> [INSTRUCTIONS TO FOLLOW] Continue the passage about Marget and her family's drought-stricken farm, starting after its final sentence.

> [TEXT EXCERPT]
The narrator is Marget, a quiet soul who sees all and feels deeply yet cannot utter what fills her mind and her heart ~ and therein lies her fatal flaw. Marget seeks solace in the woods and hills and the small beauties of nature, finding loveliness where she can even as the world around her agonises from lack of rain. Despite the drought, work on the farm is unrelenting, rounds of planting and milking and incessant hoping for rain ... and always, always running beneath this a continuous fear and worry to make the mortgage and meet the debts.

Adding to the worries of farm and weather is eldest daughter Kerrin, beautiful but dangerously insane. Her erratic behaviour hones a razor edge to all that the family endures. Everything comes to a head when a hired man arrives and falls in love with the youngest daughter, Merle. Merle is the most resilient of the three sisters ~ hearty, jolly, loud and opinioned, the antithesis of her sister Marget.

Kerrin immediately sets her twisted sights on Grant in a wildly unhinged manner which proves her complete undoing. Behind the scenes, scarcely noticed, Marget loves Grant with a hopeless, mute, soul-cracking love; she can only stand by helplessly as Grant suffers from his own unrequited love. Merle does not love Grant, she loves the land and her mother and her father and her sense of duty; there's no room in her heart for more. Marget has the room, she'd welcome Grant unreservedly, but dares not suggest her feelings to him as she understands she'd never fill Grant's emptiness ~ the void that only Merle would satisfy.

> [RECORDED INFORMATION]
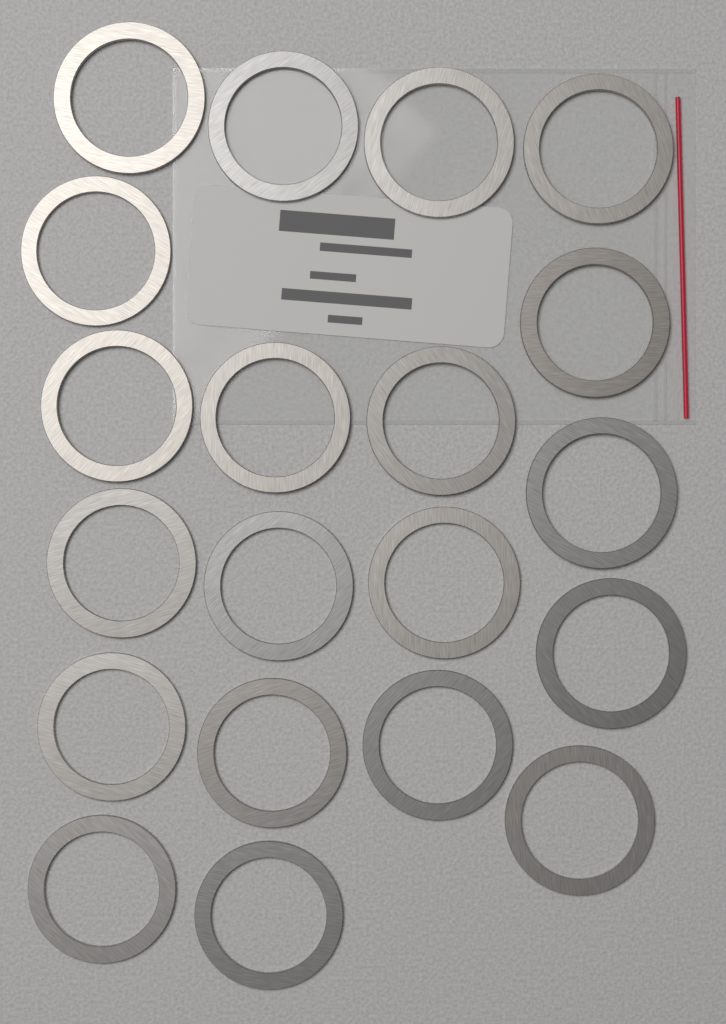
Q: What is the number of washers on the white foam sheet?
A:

> [WRITTEN RESPONSE]
One night a fire starts on the farm, ravishing more than land and crops. The mother is mortally injured, and Kerrin finally succumbs to the dark demons in her mind. Grant, cast adrift amongst the wreckage, arrives to a final, permanent decision. After that nothing is the same.

Yet, the land remains, and the farm, and the debt. And Merle, to bear her burdens and work like a man. And Marget, who in the end loses the most but must endure, refusing to believe that this is the end. She says as much. 'And if this is the consolation of a heart in its necessity, or that easy faith born of despair, it does not matter, since it gives us courage somehow to face the mornings. Which is as much as the heart can ask at times.'

Almost breathtaking in its honesty, this is a truly remarkable novel written by a genuine talent.

Johnson attended Washington University from 1926 to 1931. In 1955, Washington University awarded her an honorary Doctor of Humane Letters degree. She was actively interested in the problems of contemporary society and was a member of various organizations that deal with inequality and poverty, including the St. Louis Urban League, the American Civil Liberties Union, and the Cooperative Consumers of St. Louis.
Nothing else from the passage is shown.